SOS is associated with decreased overall survival rates, the authors noted. Predicting which patients are likely to suffer this side-effect when administered oxaliplatin would help tailor treatments to individual patients and might help to improve mCRC survival times.

Histopathologic study of non–tumor-bearing liver genotypes was performed with polymerase chain reaction for 55 patients, 32 (58%) of whom had SOS lesions (22% of the SOS lesions were moderate and 9% were severe). GSTM1-null genotype significantly correlated with SOS (P=0.013), the authors reported. In a multivariate model that included other prognostic factors, GSTM1-null genotype remained significantly associated with moderate or severe SOS (P=0.026), the authors reported. Other prognostic factors included in the statistical model, including GSTT1 genotypes, oxaliplatin cumulative dose, and administration of additional bevacizumab, did not correlate significantly with the risk of moderate or severe SOS in this analysis, the authors reported.

Additional bevacizumab was administered to 69% of the study participants, which can reduce the risk of SOS but was equally represented among the study's GSTM1-positive and –negative genotype patients, they noted. “As these patients are equally divided among both groups (GSTM1-null and GSTM1-positive) it is less likely that this drug would influence our results,” they noted. “However, a more ideal comparison would consist of patients solely treated with oxaliplatin.”

......

▶ _TASK TO COMPLETE_: Copy out a passage from the SOS text above, beginning at the words "Histopathologic study of" and stopping after the words "analysis, the authors reported.".

......

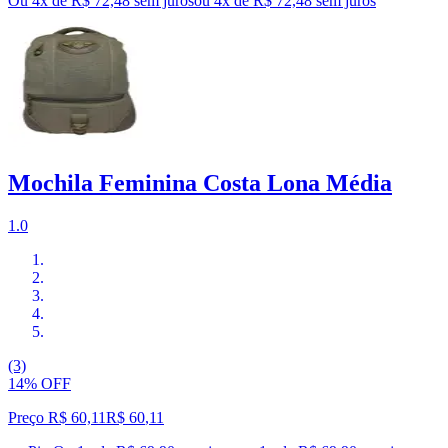
Ou 4x de R$ 72,48 sem juros
ou
4
x de
R$ 72,48
sem juros
Mochila Feminina Costa Lona Média
1.0
(3)
14% OFF
Preço R$ 60,11
R$
60
,
11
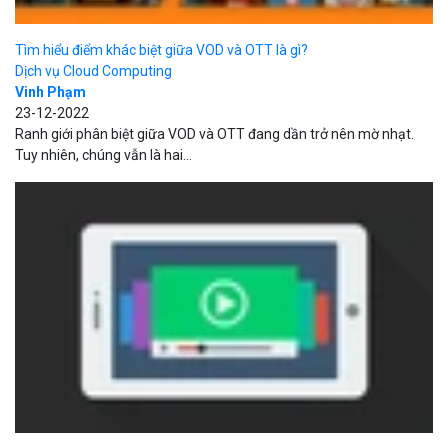
Dịch vụ Cloud Computing
Vinh Phạm
07-12-2022
VOD là gì? Sự khác nhau giữa live streaming và video on demand?
Thực tế, hai hình thức này cũng...
TAGS
SQL injection
sql
hosting
hybrid cloud
xử lý lỗ hổng
tốc độ tải
trang
bkav
SSL
html
Iaas
microsoft
socks proxy
ubuntu
cloud
computing
Tên miền
AI
Content Delivery Network
android
cloud
storage
Token
ransomware
Bizfly Cloud
Danh mục
Kiến thức cơ bản
Tin công nghệ
Dịch vụ Cloud Computing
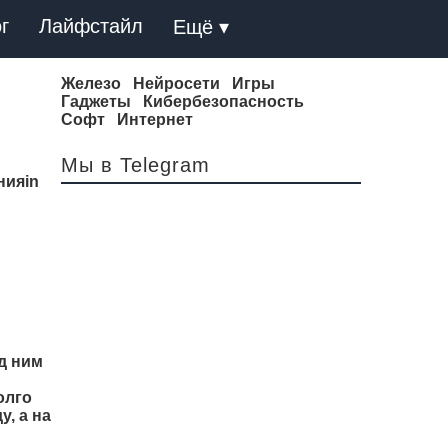
г
Лайфстайл
Ещё ▾
Железо
Нейросети
Игры
Гаджеты
Кибербезопасность
Софт
Интернет
Мы в Telegram
нияin
д ним
олго
у, а на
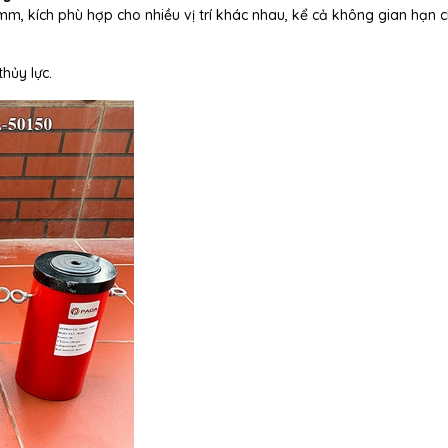
, kích phù hợp cho nhiều vị trí khác nhau, kể cả không gian hạn c
hủy lực.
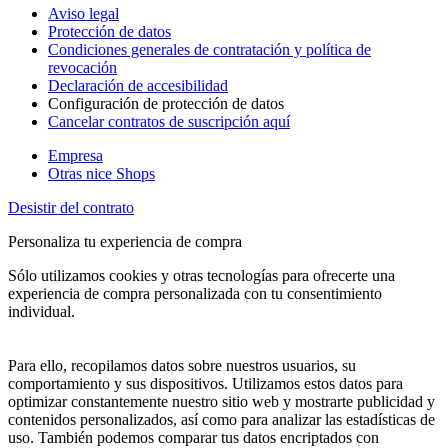
Aviso legal
Protección de datos
Condiciones generales de contratación y política de
revocación
Declaración de accesibilidad
Configuración de protección de datos
Cancelar contratos de suscripción aquí
Empresa
Otras nice Shops
Desistir del contrato
Personaliza tu experiencia de compra
Sólo utilizamos cookies y otras tecnologías para ofrecerte una
experiencia de compra personalizada con tu consentimiento
individual.
Para ello, recopilamos datos sobre nuestros usuarios, su
comportamiento y sus dispositivos. Utilizamos estos datos para
optimizar constantemente nuestro sitio web y mostrarte publicidad y
contenidos personalizados, así como para analizar las estadísticas de
uso. También podemos comparar tus datos encriptados con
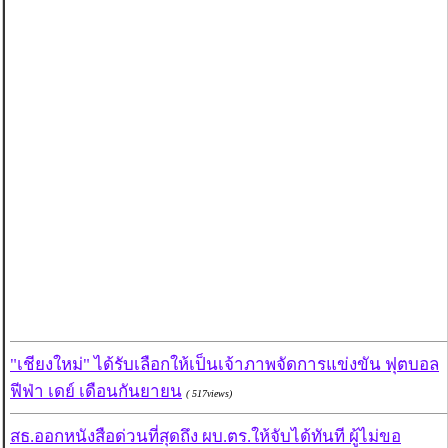
"เชียงใหม่" ได้รับเลือกให้เป็นเจ้าภาพจัดการแข่งขัน ฟุตบอล
ฟีฟ่า เดย์ เดือนกันยายน
( 517views)
สธ.ออกหนังสือด่วนที่สุดถึง ผบ.ตร.ให้จับได้ทันที ผู้ไม่ขอ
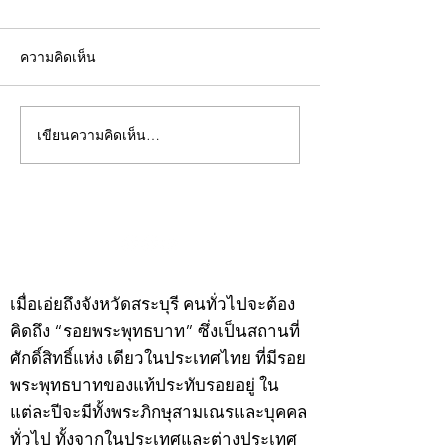
ความคิดเห็น
เขียนความคิดเห็น…
คอลัมน์"จับชีพจรวงการ
คอลัมน์"จับชีพจ
พระ"ประจำพุธที่ 29
พระ"ประจำอังคาร
กรกฎาคม 2569
กรกฎาคม 2569
©2020 by kampeenews. Proudly created with Wix.com
เมื่อเอ่ยถึงจังหวัดสระบุรี คนทั่วไปจะต้อง
คิดถึง “รอยพระพุทธบาท” ซึ่งเป็นสถานที่
ศักดิ์สิทธิ์แห่ง เดียวในประเทศไทย ที่มีรอย
พระพุทธบาทของแท้ประทับรอยอยู่ ใน
แต่ละปีจะมีทั้งพระภิกษุสามเณรและบุคคล
ทั่วไป ทั้งจากในประเทศและต่างประเทศ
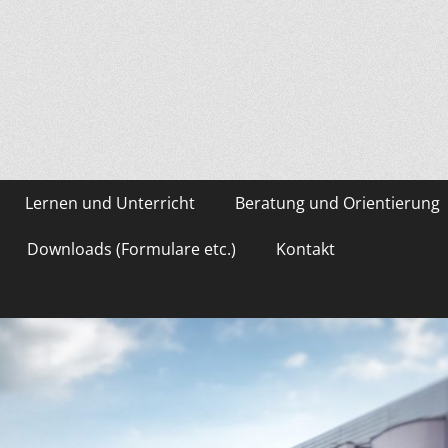
asium Gevelsberg
Lernen und Unterricht
Beratung und Orientierung
Downloads (Formulare etc.)
Kontakt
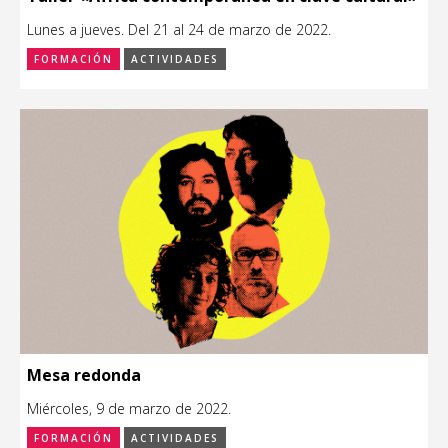
Lunes a jueves. Del 21 al 24 de marzo de 2022.
FORMACIÓN
ACTIVIDADES
Mesa redonda
Miércoles, 9 de marzo de 2022.
FORMACIÓN
ACTIVIDADES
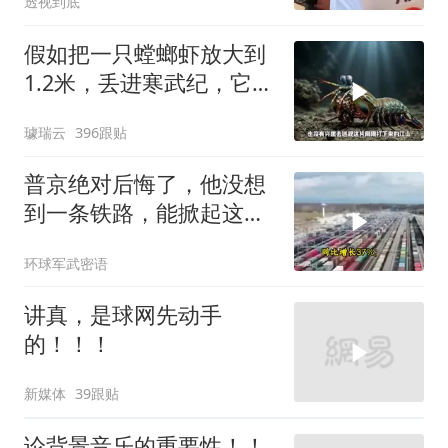
透视到底
假如把一只螳螂虾放大到
1.2米，丢进寒武纪，它能
战胜当代霸主吗
璩瑞云
396跟贴
普京绝对后悔了，他没想
到一条铁路，能掀起这么
大的风浪，中亚格局彻底
环球军武密语
改写
讲真，是球网先动手
的！！！
新媒体
39跟贴
论背景音乐的重要性！！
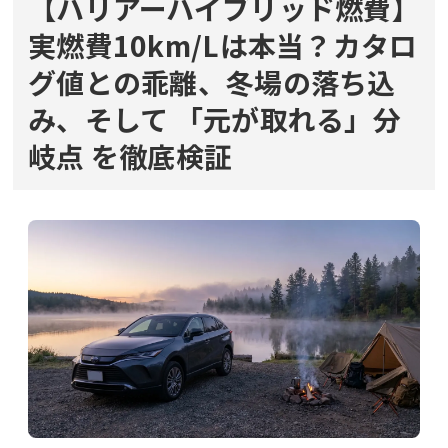
【ハリアーハイブリッド燃費】
実燃費10km/Lは本当？カタロ
グ値との乖離、冬場の落ち込
み、そして
「元が取れる」分
岐点
を徹底検証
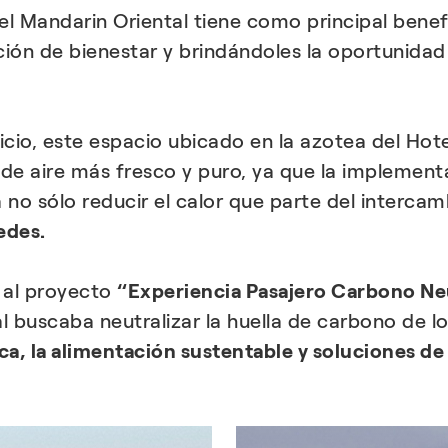
tel Mandarin Oriental tiene como principal bene
ción de bienestar y brindándoles la oportunidad
icio, este espacio ubicado en la azotea del Hot
de aire más fresco y puro, ya que la implementa
á no sólo reducir el calor que parte del interc
edes.
 al proyecto
“Experiencia Pasajero Carbono Ne
al buscaba neutralizar la huella de carbono de l
ca, la alimentación sustentable y soluciones de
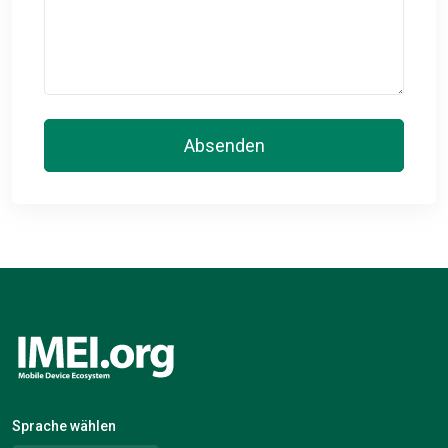
Absenden
Sprache wählen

......

▶ _REPLY_:
Histopathologic study of non–tumor-bearing liver genotypes was performed with polymerase chain reaction for 55 patients, 32 (58%) of whom had SOS lesions (22% of the SOS lesions were moderate and 9% were severe). GSTM1-null genotype significantly correlated with SOS (P=0.013), the authors reported. In a multivariate model that included other prognostic factors, GSTM1-null genotype remained significantly associated with moderate or severe SOS (P=0.026), the authors reported. Other prognostic factors included in the statistical model, including GSTT1 genotypes, oxaliplatin cumulative dose, and administration of additional bevacizumab, did not correlate significantly with the risk of moderate or severe SOS in this analysis, the authors reported.